Ponderosa High School is now a much cleaner version of itself -- much cleaner than it was this time last week.

It's all thanks to a weekend-long, bleach-based cleaning outlined by the health department after three of its Shingle Springs students came down with confirmed cases of viral meningitis.

"I think people like joke about it, kinda 'oh, like don't drink my stuff,' but nobody thinks it's a big deal," said Ponderosa freshman Bella Stauble.

It's definitely not a joke and it is a deal -- albeit not the biggest.

At it's worst, viral meningitis could send Bella or one of her fellow students to the hospital with vomiting and severe dehydration.
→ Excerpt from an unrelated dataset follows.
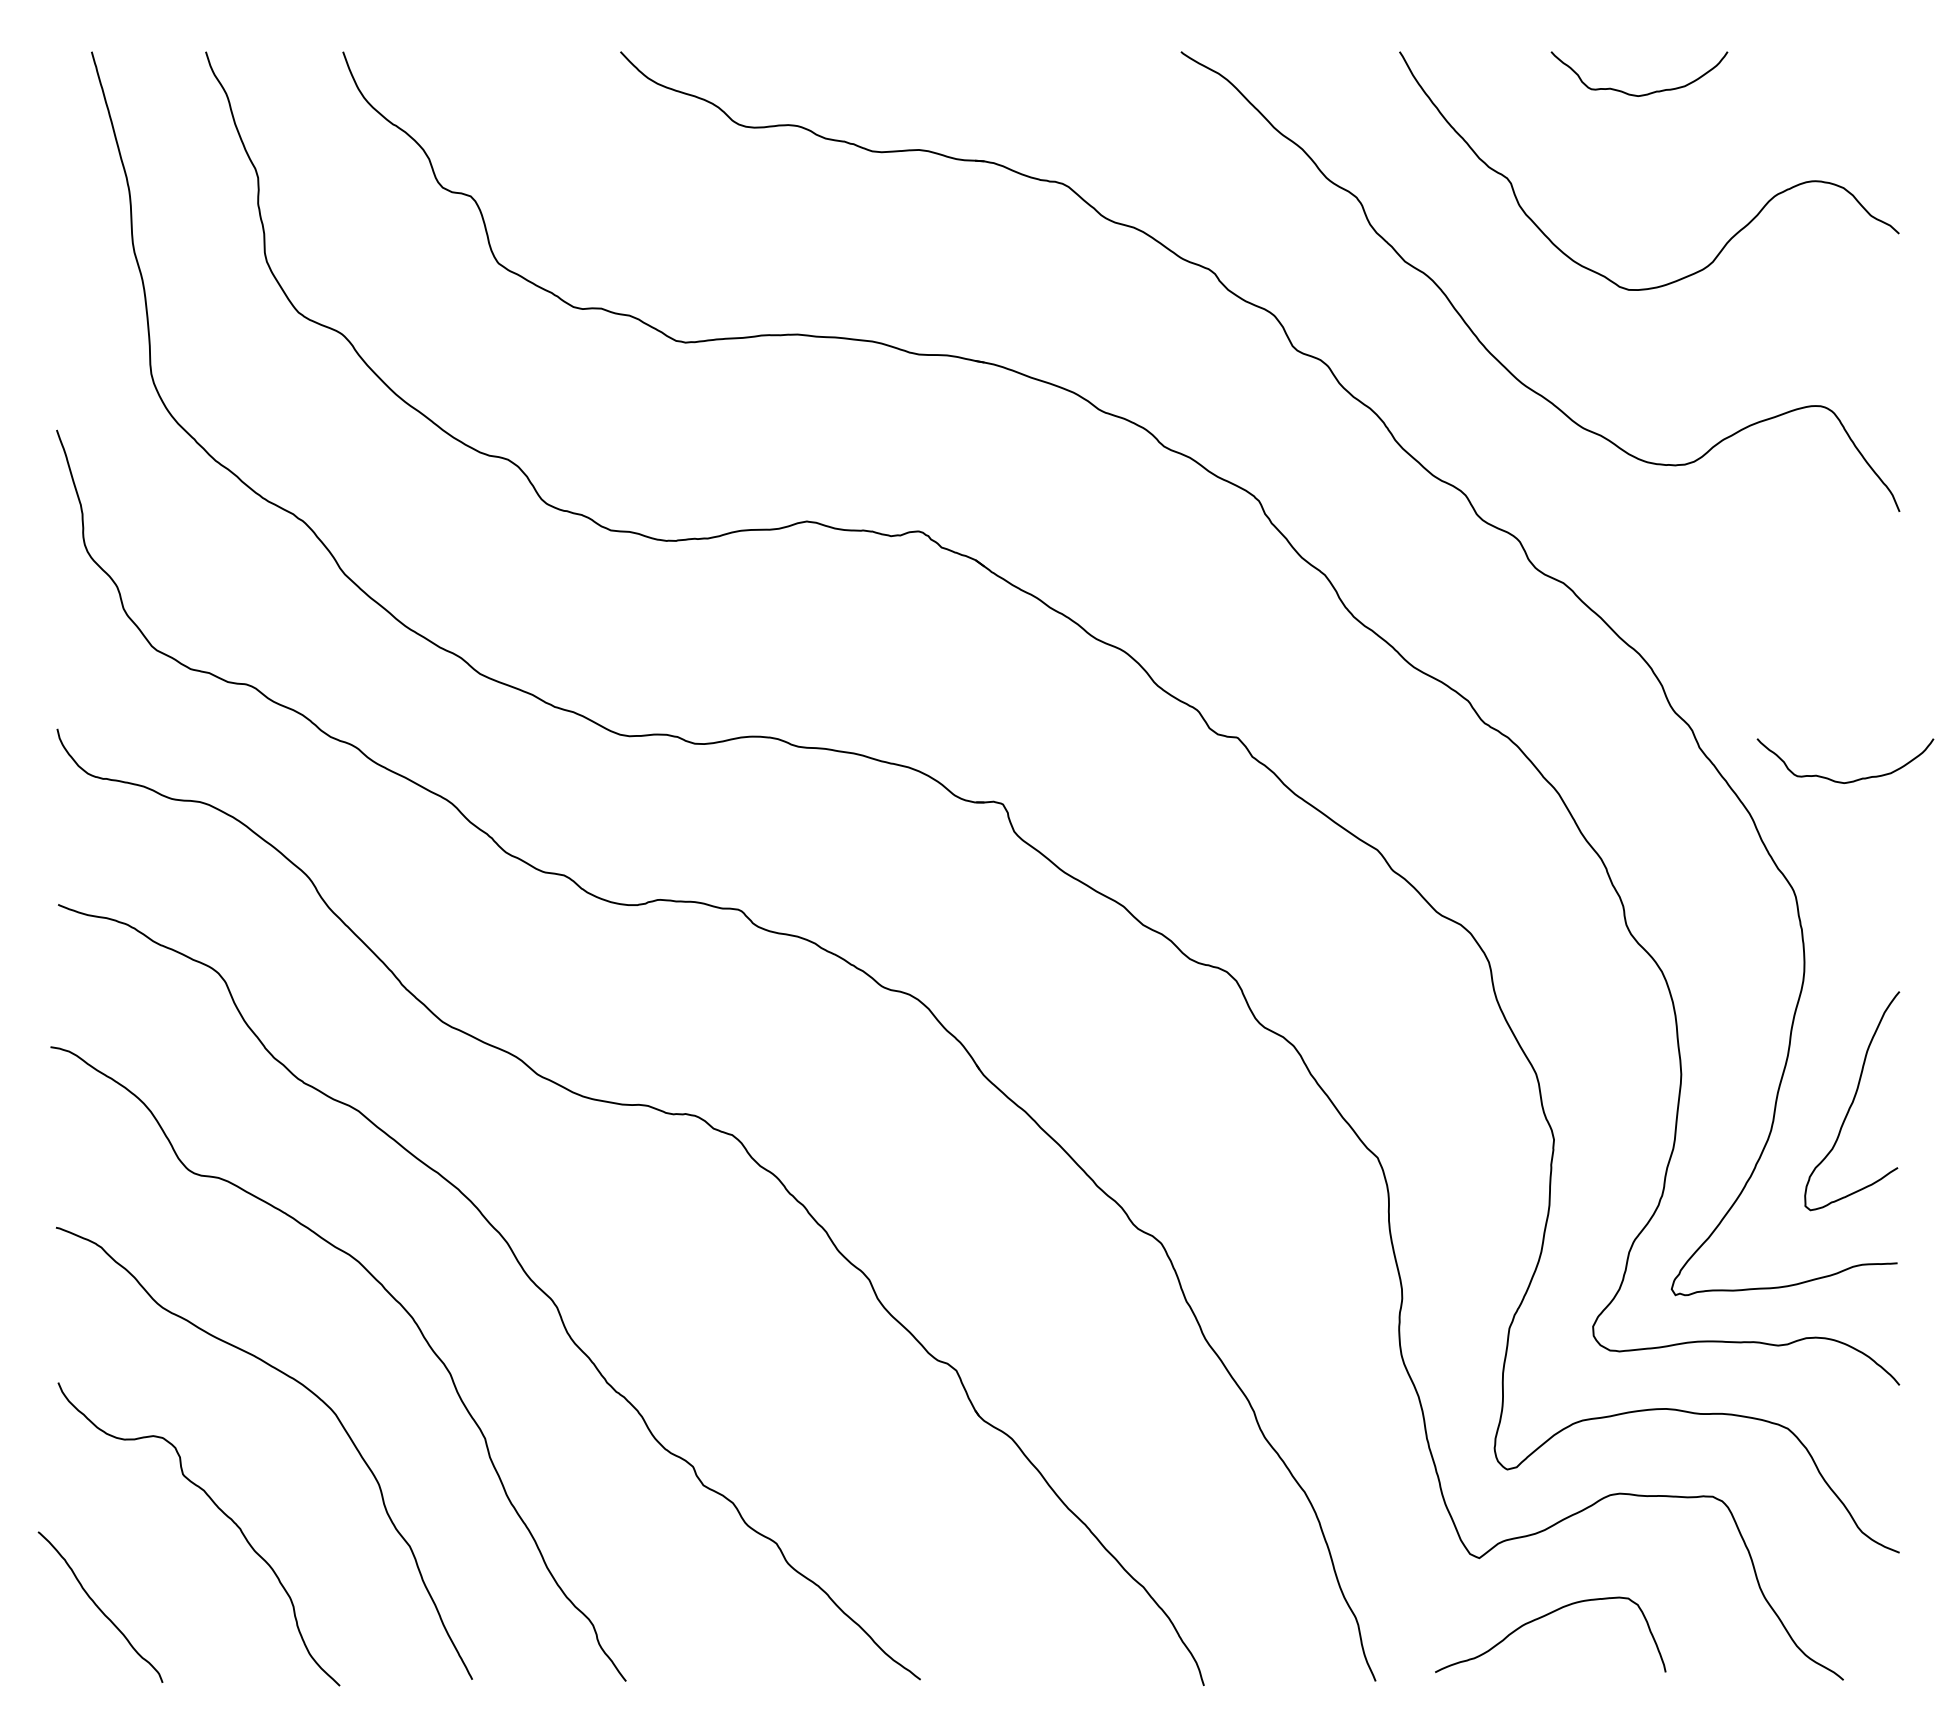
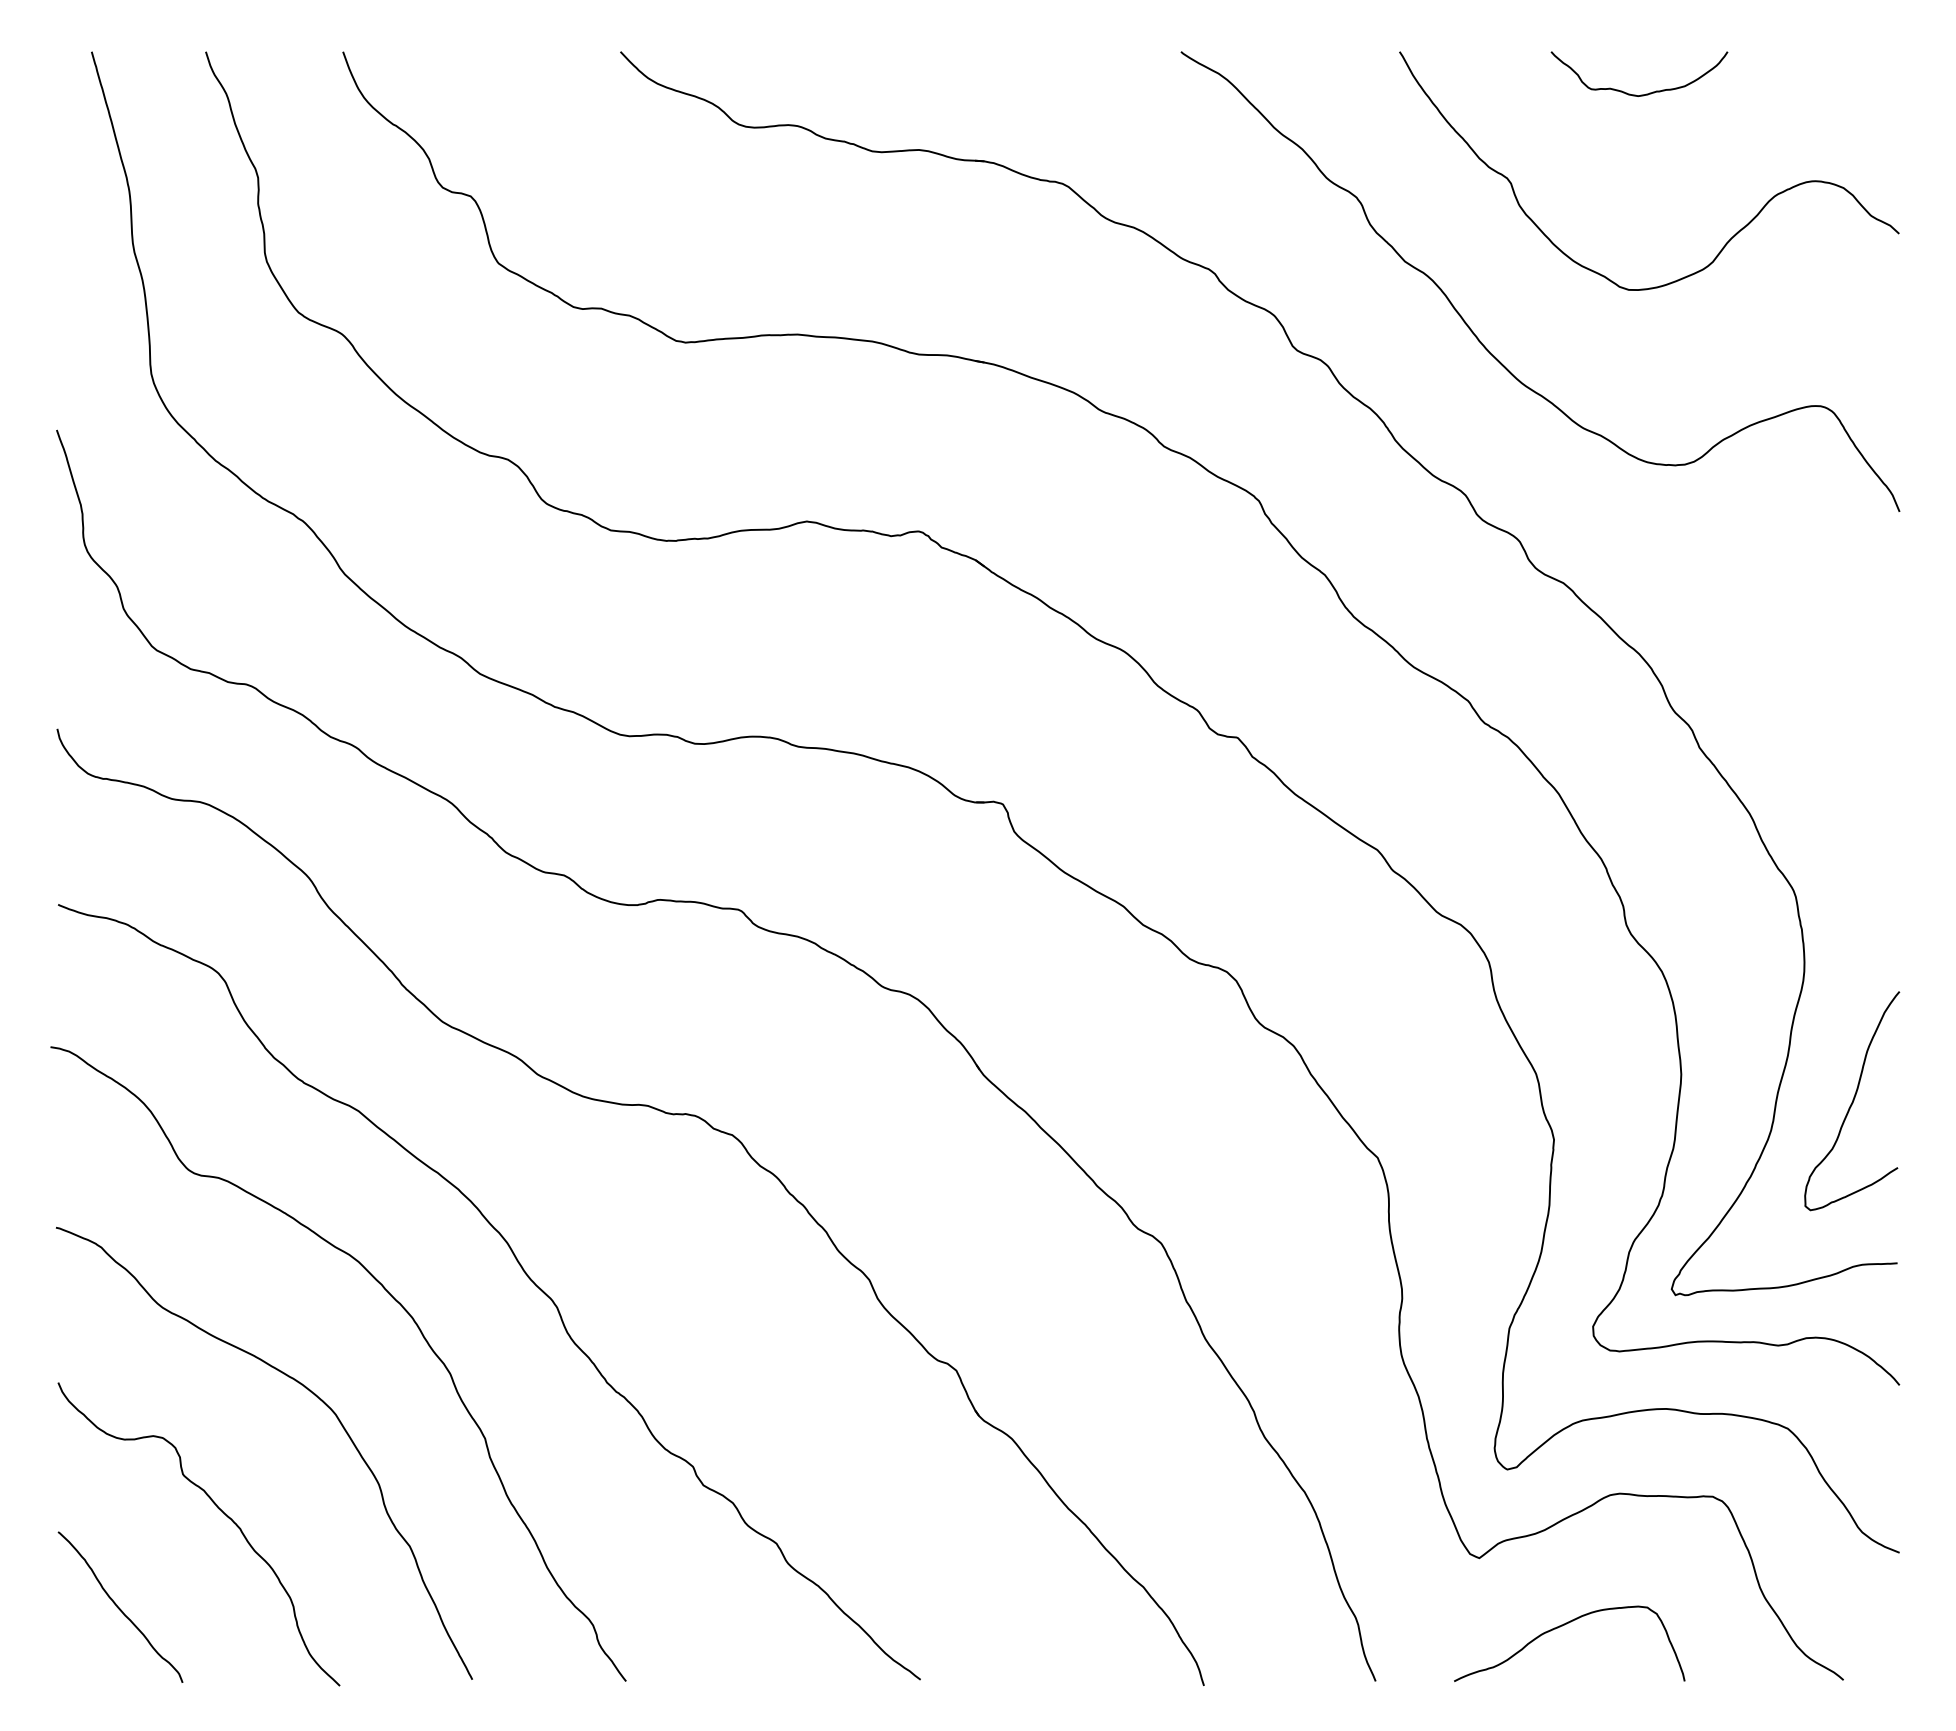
curve at (1846, 781): present -> none
curve at (99, 1607) position: (99, 1607) -> (119, 1607)
curve at (1541, 1618) position: (1541, 1618) -> (1560, 1627)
But most who get it just suffer an intense headache and stiff neck.

Bacterial meningitis is the potentially deadly form of the illness -- still the three cases have raised concern for county public health experts.

"We do get reports of viral meningitis on an annual basis," said Heather Orchard, the Supervising Public Health Nurse for the El Dorado County Public Health Department. "It is unusual to have so many all at one time, so it's not something that we have directly worked with before."

The communicable disease team for the county and school administration have not yet revealed if the cluster is tied to a particular grade level or sports team, but Bella Stabule's parents don't have any concerns about her coming to campus.

"No, I was just happy they notified us and that's it," said Steve Stauble.

"It's transmitted through sharing ... water bottles, drinking utensils, um, cigarettes, kissing, close contact with individuals," said Orchard.

And though a high school could be a close-contact catastrophe, Bella's dad is taking the situation in stride.

"You still have to go to school," he shrugged. "People get sick."